Councilmember Kevin Price added that he and an architect engineer walked by the building prior to Tuesday’s council meeting and noticed that the front of the building has “moved probably a good inch from where it was just a few weeks ago.” He continued that this type of movement occurred at the side wall just before it collapsed.

“So, whatever we do, we don’t need to wait. That was his opinion as well,” Price said of the engineer. “This is something that could be very disastrous to somebody just walking by. It’s coming down, and it needs to come down in a more controlled manner than gravity itself doing the work for us.”

Rappold responded that he agreed with Price, who had alerted him and council about the Sunday morning collapse.

Councilmember Sherrie Hunter noted the building should be “taken down as quickly as possible.”

Rappold and council will hold a special workshop meeting regarding the building on Monday, Oct. 4, at 5:05 p.m. Discussion will center around the city’s next steps and whether they should sell the property to an independent investor, or have the building demolished.

At a prior meeting in March, council tabled a discussion to have the building torn down after receiving a $62,000 bid from Princeton based Empire Salvage and Recycling for demolition. The concern was that the building might be deemed a historical landmark.
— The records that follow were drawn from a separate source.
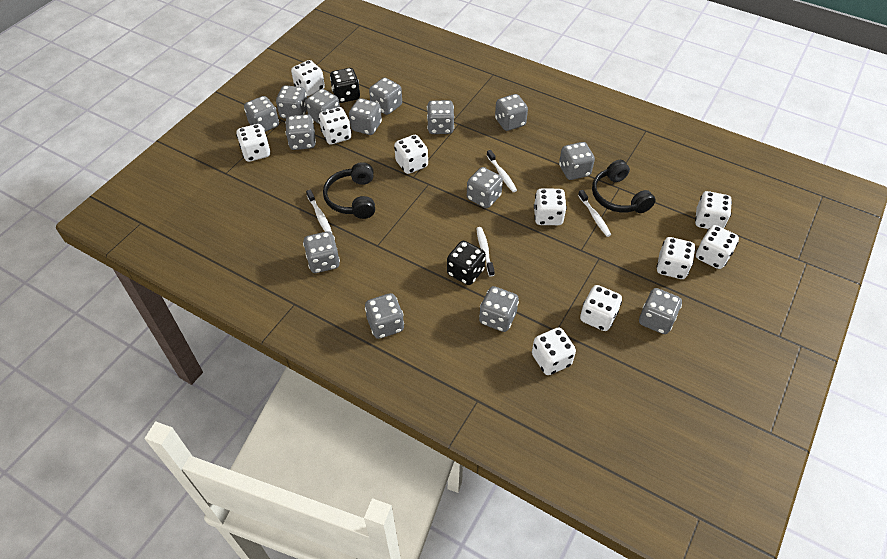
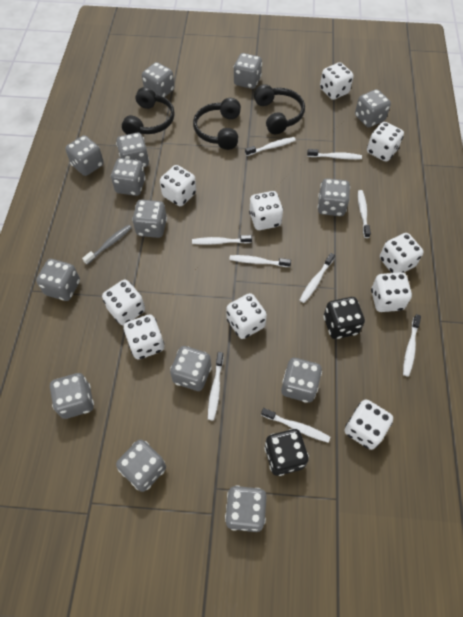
black headphones: 2 -> 3
grey toothbrush: 0 -> 1
white toothbrush: 4 -> 9

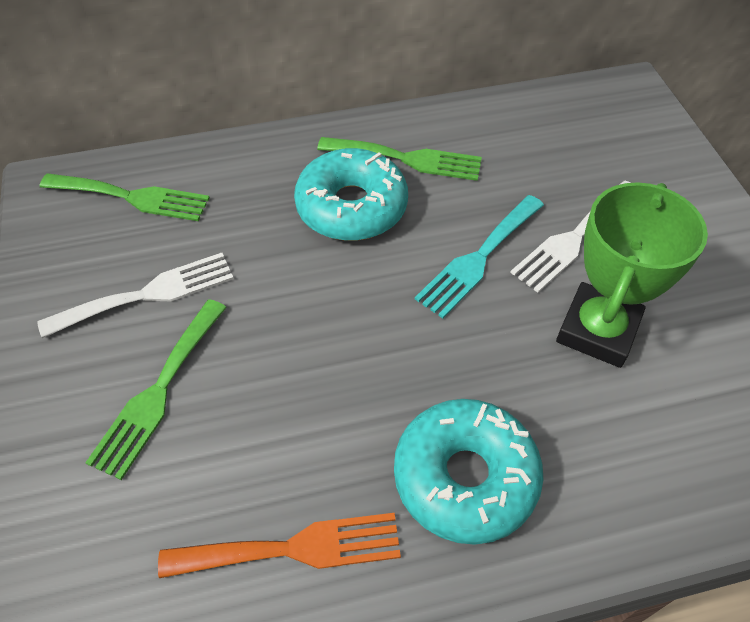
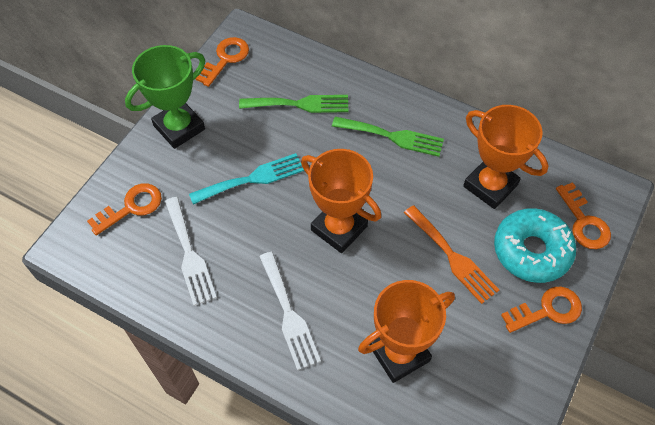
green fork: 3 -> 2
orange key: 0 -> 4
orange trophy: 0 -> 3
turquoise donut: 2 -> 1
Rappold said during that meeting that prior estimates to renovate the building would be in excess of $1 million, which wouldn’t be a good financial move for the city.

Before the October special workshop meeting takes place, Councilmember Robert Dunlap stated that he would let the independent investor, who is currently interested in purchasing the property, know that she needs to have a final offer on the table.

Earlier in the meeting, Rappold explained that this investor offered to pay less than $10,000 for the property, but the city purchased the property for $111,000.

“The numbers don’t add up, in my opinion . . . that is going to be a valuable piece of property,” Rappold said. He stated that if an independent investor cannot be found, it might be in Beckley’s best interest for the city to retain the property.